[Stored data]
* * *

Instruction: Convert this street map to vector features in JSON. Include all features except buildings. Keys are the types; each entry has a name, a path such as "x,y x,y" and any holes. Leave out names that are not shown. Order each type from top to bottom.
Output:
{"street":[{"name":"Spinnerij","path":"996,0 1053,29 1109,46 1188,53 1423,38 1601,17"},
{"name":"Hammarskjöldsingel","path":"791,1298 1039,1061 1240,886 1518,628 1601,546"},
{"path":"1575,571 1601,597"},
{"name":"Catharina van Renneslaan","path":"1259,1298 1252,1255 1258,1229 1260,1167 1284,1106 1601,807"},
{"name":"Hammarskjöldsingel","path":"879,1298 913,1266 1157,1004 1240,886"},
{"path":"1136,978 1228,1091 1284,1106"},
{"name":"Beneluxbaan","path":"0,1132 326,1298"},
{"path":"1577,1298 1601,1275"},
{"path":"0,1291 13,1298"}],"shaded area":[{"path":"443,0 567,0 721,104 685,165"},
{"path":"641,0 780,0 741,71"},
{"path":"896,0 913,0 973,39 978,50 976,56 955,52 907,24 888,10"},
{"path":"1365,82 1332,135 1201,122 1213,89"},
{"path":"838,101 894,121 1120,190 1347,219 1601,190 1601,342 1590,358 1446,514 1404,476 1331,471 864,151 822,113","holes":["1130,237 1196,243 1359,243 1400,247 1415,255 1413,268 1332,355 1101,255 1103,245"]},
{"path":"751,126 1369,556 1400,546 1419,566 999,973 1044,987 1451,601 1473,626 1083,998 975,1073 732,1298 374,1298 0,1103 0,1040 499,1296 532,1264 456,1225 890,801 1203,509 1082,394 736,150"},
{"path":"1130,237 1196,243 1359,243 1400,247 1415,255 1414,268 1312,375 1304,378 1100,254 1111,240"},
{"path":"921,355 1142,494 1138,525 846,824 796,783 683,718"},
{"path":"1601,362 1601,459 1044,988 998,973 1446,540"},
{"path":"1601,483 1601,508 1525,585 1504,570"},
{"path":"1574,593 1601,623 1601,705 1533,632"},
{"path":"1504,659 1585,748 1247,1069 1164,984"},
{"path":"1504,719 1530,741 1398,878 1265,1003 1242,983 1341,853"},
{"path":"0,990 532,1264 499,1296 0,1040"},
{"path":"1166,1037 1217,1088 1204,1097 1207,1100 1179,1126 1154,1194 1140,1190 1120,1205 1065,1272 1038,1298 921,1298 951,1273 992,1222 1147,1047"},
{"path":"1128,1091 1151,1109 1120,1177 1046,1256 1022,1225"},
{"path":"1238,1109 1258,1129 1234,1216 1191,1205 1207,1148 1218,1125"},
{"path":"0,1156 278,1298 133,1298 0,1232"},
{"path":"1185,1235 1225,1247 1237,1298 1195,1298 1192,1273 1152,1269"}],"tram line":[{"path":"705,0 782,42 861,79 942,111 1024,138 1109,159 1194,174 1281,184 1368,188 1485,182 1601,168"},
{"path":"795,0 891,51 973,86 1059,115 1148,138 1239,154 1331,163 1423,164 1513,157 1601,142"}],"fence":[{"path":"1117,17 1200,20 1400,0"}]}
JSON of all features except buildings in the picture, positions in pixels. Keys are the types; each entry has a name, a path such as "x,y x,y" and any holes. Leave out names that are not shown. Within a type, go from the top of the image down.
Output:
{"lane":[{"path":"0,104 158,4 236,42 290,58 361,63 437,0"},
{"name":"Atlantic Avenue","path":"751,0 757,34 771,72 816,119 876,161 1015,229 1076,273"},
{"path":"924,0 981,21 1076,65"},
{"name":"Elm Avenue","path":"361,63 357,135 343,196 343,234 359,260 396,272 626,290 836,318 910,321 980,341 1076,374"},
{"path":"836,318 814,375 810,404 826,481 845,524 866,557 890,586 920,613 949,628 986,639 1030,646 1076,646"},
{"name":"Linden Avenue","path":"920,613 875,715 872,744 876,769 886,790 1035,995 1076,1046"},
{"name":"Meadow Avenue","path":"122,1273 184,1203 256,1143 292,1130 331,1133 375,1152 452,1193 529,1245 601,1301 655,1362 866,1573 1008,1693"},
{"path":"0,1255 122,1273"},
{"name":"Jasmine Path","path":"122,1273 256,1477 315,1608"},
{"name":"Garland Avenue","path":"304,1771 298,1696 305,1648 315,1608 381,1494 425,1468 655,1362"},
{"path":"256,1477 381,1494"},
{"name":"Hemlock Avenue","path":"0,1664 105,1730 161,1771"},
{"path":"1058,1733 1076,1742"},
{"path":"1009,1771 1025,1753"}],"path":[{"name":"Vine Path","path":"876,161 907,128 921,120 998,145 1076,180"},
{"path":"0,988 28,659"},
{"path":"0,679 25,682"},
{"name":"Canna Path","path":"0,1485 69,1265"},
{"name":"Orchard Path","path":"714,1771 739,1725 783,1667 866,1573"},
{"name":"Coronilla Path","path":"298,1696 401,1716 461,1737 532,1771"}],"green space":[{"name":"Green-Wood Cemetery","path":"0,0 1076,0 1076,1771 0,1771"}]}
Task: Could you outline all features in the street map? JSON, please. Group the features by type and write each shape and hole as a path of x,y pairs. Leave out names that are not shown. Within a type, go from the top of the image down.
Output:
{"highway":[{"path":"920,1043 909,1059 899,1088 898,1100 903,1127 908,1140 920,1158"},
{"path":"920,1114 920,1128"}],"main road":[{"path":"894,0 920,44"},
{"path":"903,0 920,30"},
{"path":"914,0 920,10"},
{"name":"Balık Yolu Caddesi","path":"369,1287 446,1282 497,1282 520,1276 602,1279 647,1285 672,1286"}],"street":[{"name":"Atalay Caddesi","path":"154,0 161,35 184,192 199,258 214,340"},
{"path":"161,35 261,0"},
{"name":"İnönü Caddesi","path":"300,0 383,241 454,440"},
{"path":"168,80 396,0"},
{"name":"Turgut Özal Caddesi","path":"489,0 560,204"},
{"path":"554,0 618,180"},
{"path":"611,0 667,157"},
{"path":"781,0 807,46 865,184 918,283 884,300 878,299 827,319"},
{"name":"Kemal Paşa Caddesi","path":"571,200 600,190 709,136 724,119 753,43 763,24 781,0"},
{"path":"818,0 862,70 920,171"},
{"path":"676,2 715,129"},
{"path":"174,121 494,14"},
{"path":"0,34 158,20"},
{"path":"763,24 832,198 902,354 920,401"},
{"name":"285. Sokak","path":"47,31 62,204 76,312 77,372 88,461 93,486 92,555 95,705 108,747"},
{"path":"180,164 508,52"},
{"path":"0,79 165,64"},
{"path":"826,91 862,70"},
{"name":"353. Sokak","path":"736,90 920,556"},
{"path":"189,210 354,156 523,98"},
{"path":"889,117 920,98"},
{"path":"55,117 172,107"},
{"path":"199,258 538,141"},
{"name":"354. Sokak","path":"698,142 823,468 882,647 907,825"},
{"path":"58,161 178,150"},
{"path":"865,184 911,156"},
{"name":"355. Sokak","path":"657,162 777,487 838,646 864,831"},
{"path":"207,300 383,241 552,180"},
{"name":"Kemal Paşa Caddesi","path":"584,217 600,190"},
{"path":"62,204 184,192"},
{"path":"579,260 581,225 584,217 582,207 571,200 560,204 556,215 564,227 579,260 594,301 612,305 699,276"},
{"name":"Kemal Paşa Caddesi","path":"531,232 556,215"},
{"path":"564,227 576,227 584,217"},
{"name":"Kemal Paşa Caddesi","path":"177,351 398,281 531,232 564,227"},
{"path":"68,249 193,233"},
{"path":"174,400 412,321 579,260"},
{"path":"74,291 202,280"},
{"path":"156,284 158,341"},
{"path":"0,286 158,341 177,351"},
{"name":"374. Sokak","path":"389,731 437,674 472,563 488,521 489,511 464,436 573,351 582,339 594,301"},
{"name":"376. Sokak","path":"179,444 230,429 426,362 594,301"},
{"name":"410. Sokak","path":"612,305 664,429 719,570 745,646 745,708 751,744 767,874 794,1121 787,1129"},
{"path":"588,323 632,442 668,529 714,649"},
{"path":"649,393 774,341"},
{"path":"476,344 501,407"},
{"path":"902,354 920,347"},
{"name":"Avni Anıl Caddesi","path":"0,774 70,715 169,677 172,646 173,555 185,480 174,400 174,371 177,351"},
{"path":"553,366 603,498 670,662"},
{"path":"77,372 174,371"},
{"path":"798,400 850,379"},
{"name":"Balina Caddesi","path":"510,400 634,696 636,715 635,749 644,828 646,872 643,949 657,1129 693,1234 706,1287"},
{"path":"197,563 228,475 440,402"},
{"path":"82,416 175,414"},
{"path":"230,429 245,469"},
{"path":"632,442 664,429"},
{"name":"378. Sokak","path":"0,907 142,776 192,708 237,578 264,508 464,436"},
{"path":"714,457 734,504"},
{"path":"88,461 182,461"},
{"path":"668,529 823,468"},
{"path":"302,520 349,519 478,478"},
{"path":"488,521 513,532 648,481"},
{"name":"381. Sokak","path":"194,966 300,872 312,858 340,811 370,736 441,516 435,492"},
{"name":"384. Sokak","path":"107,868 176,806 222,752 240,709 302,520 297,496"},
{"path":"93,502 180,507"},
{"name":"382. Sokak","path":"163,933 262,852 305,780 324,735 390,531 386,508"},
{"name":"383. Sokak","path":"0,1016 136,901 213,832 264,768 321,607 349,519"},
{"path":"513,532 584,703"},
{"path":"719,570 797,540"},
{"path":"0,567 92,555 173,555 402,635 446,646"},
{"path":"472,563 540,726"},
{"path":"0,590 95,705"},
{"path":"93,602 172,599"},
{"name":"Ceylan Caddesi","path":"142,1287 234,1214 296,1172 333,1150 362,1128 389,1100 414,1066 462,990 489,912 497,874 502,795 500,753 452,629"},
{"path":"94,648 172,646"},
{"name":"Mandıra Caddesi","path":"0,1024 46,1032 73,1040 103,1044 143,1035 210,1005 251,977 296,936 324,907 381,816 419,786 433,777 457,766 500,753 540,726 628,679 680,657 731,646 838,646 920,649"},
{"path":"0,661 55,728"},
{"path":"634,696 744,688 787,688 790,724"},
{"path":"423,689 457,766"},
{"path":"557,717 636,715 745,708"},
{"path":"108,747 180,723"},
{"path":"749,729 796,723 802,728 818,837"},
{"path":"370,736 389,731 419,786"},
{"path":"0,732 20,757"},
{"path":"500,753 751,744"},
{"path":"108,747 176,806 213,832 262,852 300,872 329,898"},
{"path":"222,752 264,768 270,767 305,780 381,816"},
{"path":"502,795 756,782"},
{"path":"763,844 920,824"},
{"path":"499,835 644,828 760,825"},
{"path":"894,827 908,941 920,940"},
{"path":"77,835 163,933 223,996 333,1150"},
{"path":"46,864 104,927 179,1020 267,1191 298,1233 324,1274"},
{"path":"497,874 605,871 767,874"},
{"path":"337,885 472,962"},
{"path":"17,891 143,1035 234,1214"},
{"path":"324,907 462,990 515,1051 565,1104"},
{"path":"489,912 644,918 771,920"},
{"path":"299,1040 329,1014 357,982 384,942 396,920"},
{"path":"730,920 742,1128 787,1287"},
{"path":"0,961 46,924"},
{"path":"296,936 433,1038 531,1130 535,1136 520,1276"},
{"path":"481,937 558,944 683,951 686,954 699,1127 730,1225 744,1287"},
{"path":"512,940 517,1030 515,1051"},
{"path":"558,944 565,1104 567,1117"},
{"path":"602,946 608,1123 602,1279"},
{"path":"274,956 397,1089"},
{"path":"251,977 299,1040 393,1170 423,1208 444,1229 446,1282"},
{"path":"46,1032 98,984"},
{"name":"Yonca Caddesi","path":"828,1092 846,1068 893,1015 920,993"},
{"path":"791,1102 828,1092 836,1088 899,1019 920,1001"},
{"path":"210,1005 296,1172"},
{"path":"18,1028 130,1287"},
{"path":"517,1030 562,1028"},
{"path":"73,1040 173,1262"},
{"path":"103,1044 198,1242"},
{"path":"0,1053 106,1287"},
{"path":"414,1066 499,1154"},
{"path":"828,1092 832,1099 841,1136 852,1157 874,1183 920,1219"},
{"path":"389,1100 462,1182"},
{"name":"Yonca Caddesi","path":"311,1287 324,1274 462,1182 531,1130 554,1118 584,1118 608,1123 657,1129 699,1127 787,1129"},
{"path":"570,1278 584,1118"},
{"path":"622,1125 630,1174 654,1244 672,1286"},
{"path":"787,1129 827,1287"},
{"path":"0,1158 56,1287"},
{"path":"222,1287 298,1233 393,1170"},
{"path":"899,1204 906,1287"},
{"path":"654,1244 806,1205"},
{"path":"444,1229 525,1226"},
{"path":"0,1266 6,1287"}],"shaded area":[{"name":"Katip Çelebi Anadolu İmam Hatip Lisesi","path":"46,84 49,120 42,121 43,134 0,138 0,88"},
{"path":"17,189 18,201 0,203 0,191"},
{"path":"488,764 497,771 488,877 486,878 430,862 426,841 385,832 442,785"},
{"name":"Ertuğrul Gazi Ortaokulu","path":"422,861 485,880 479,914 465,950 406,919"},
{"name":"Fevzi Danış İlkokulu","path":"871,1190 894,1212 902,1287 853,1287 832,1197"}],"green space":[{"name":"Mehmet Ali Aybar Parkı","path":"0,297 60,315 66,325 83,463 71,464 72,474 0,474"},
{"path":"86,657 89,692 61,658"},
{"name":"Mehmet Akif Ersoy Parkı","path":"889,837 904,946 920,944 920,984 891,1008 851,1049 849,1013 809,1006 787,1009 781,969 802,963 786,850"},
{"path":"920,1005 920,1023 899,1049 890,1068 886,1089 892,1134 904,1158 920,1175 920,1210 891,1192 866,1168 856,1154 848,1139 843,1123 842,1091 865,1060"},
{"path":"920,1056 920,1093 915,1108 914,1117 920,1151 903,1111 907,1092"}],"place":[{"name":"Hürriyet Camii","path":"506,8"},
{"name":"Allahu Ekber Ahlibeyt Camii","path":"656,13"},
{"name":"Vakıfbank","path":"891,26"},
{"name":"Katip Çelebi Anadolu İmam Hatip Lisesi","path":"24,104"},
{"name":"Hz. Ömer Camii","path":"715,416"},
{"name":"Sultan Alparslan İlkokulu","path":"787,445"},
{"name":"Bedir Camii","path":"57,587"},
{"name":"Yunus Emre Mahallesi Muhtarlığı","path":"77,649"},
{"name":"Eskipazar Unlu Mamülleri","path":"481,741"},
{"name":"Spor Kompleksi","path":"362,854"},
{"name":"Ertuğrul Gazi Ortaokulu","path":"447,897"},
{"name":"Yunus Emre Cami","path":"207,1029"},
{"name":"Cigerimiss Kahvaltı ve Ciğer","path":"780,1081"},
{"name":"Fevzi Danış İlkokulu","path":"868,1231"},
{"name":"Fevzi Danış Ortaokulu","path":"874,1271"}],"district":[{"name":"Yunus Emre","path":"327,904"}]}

* * *

## [WHAT IS BEING ASKED]
Say how many lines above contain the string "Parkı". Answer with the number only.

## [SOLVED PROBLEM]
2